Jean F. Mayer, a scholar of alternative religions from the University of Fribourg, Switzerland, said some agencies scrambled to predict which groups might pose trouble as the year 2000 approached.
But the known groups remained quiet. It was a lesser-known group whose violent eruption last month took analysts by surprise.
At least 530 members of the Movement for the Restoration of the Ten Commandments died in a March 17 fire in a makeshift church. Authorities discovered mass graves of 394 people in nearby villages.
"That was a group which probably no law enforcement agencies, outside of the Ugandan one, would have seen as a potential threat," Mayer said Monday. "We were looking for a millennial (or) an apocalyptic threat. But in just assessing whether this movement or that ideology might be a threat, we didn't see it coming where it actually came."

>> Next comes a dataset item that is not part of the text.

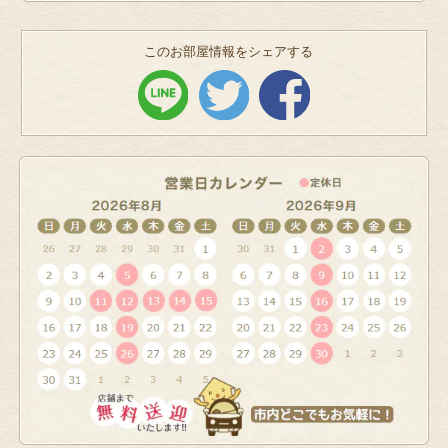
このお部屋情報をシェアする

Mayer was among those gathered to discuss growing threats of violence at a conference on 21st century terrorism sponsored by the Oklahoma City National Memorial Institute for the Prevention of Terrorism.
Mayer said there is little analysis available about what actually happened with that sect because its discovery was so recent.
But in participating in the investigation of the Order of the Solar Temple killings in Switzerland and Canada, Mayer said a possible indicator of violence outside the group is violence toward group members.
"The violence could have also been directed at outsiders. It was probably a matter of opportunity and the ideology of that group," he said.
Mayer said studying the actions of similar groups, such as the Jonestown killings in the 1970s, the 1995 sarin gas attack in Tokyo and the Heaven's Gate suicides in 1997 are important in understanding what happens when such groups take drastic, violent action.
Mayer emphasized that most of cases of fringe religious group violence are not terrorist acts. He also said not all these kinds of groups are violent.
Mayer said efforts by law enforcement agencies and governments to learn more about the groups should contribute to improving predictive capabilities.
The conference was to continue today, just blocks from where the 1995 bombing of the Alfred P. Murrah Federal Building occurred. The 168 deaths resulting from the explosion will be remembered in a memorial being dedicated Wednesday.